This is current problem I am working on. I don’t know how to explain it properly but I’ll try. There is single linear time series of data collected in which there are multiple increasing sequences are present. For example consider this series of numbers (y) collected at time (x) generated with three linear equations.
x,y 2,14 2,12 3,37 4,22 4,14 5,26 5,15 6,73 6,30 7,34 8,97 8,38 8,18 9,109 9,19 10,121 10,20 11,133 11,50 11,21 12,145 12,54 13,23 14,169 14,62 15,181 16,26 18,217 18,78 19,29
When we plot this data on a chart we can see that there are three sequences in them.
The problem is to isolate these three clusters. Since I have no idea how to do this, I was first going for a k-means clustering algorithm with 3 clusters. which gave me this,
This is clearly wrong since we have a series which is forward moving both on x axis and y axis so we cannot have the blue cluster possibly occur linearly. This is when I though might be a graph based clustering algorithm might help. I can put all my rules in making the graph where only linearly possible clusters are connected and then just partition the graph. If it is too dense then I might be able to run some community detection algorithm to get the clusters out of it.
As an initial experiment, I made a graph between all these points (nodes) where distance is the euclidean distance between them. Then I applied the rules where for two nodes a, b (points) a link can exist from a to b only if
- b(x) > a(x),
- b(y) > a(y) and
- b(x) – a(x) is not more than 5
The resulting graph looks like this,
This seems good progress since I seem to have 2 connected components (ignoring the lone node) where one of them is a clear linear sequence. Then when I ran a random walk on the graph, I get three clusters,
we seem to be able to cluster linear sequences out of the data, where except for when these linear sequences are really close. This looks very promising for the stuff I am working on! Will see how this works with real data and post the update.

- _EXTRACTED DATA_

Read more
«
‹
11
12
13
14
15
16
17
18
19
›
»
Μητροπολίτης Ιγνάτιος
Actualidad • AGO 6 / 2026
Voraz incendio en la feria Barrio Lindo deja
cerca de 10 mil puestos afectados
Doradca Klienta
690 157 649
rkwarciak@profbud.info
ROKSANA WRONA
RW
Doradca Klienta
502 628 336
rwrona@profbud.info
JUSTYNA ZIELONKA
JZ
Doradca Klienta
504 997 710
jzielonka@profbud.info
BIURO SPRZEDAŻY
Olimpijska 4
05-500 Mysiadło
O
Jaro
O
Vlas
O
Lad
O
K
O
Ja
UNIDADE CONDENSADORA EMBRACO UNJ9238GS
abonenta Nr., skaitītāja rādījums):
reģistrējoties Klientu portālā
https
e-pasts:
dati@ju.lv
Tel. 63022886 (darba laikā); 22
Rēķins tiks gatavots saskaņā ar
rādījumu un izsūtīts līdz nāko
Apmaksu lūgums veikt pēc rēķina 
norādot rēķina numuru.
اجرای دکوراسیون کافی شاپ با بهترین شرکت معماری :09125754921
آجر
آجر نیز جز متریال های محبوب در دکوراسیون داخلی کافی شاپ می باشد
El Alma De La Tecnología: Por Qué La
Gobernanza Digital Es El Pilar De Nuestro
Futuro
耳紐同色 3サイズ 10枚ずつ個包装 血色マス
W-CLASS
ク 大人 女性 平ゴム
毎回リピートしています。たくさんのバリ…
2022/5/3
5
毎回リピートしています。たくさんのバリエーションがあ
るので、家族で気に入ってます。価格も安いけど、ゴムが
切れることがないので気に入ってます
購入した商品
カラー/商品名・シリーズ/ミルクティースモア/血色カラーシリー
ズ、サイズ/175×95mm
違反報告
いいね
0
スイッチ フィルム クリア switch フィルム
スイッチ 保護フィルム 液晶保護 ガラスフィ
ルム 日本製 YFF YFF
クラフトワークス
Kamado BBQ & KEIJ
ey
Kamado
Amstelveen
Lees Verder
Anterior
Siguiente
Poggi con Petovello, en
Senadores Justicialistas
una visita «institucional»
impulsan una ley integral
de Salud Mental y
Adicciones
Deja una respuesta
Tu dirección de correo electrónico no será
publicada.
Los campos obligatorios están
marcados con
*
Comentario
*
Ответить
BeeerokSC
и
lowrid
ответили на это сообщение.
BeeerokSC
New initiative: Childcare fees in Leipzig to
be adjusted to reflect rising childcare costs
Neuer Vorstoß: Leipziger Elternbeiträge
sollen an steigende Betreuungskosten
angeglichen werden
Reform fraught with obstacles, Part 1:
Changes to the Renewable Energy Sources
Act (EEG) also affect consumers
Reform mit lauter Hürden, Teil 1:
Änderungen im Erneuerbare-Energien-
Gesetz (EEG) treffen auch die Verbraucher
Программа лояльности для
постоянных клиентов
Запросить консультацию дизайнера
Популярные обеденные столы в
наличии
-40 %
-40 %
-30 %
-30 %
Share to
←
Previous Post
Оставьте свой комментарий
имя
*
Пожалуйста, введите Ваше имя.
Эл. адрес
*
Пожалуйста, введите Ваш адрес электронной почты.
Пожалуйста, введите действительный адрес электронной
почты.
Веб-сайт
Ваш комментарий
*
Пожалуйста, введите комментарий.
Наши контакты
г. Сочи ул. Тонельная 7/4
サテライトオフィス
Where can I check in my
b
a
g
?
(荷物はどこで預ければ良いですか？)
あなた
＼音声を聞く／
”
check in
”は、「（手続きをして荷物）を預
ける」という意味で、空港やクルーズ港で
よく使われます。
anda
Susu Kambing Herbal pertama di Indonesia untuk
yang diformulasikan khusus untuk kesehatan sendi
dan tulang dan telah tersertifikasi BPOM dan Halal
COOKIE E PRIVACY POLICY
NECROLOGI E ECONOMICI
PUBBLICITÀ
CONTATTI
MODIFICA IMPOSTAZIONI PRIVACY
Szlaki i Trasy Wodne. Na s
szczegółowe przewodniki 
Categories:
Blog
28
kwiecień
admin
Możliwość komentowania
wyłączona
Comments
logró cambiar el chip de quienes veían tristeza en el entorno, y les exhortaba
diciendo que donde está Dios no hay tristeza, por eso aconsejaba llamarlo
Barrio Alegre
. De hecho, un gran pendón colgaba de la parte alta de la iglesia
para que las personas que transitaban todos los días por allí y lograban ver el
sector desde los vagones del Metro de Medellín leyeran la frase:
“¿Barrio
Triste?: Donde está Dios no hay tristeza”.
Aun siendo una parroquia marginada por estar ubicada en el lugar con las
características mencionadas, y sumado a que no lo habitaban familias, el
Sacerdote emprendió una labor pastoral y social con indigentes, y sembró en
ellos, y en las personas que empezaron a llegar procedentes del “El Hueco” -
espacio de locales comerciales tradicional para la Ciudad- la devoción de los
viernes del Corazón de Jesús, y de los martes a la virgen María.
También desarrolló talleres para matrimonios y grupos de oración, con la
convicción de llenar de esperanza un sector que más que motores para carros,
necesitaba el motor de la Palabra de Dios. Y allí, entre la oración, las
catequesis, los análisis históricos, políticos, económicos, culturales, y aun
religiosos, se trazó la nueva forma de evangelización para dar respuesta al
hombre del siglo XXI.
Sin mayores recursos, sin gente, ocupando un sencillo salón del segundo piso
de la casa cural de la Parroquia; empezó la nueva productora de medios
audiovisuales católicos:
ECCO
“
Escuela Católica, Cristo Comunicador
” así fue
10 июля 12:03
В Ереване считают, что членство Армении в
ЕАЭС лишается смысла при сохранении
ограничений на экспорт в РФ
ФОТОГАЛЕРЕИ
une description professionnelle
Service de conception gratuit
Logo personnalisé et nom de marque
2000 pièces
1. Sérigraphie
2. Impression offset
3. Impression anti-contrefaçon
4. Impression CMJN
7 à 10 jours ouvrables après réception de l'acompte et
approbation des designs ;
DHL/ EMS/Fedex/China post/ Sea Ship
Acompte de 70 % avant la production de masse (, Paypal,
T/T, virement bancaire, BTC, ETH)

- _TASK REQUIREMENTS_
Extend the write-up above on separating rising linear sequences in time-series data, picking up right after its final sentence.

- _TASK ANSWER_
ps. I would really like to know if there is already a method which can extract multiple linear sequences out of a data similar to what I am trying here. Please mention in the comments if you think anything is relevant.
2 thoughts on “Extracting multiple linear sequences out of two dimensional data”
What you have actually might be better described as a missing variable that might not be available in your data. I don’t think there is a particular method to define and figure this variable out and it’s not related to clustering. The comparable example is three data sets with three linear equations so i.e.
y = ax
y = bx
y = cx
a < b < c
Here your third variable is just the gradient. so the actual multivariate model is y = zx (where z : a or b or c)
In that case you can use multivariate regression/analysis which you can factor it in. it usually covers only when the variables affect all the data.
The other way would be to find a way to segment the data if in particular it is not a common variable. But that is more like a unknown missing variable which you can only deal with by adding something that tells you there is three set of results and you analyse each set one by one, but I don't think that is what you are looking for.
Good idea to ask maybe a PHD statistician!
Thanks! Will look into applying multivariate regression. the advantage here is that x is time and there is an overall order to all the observations. I have asked people, lets see if a more elegant way comes up.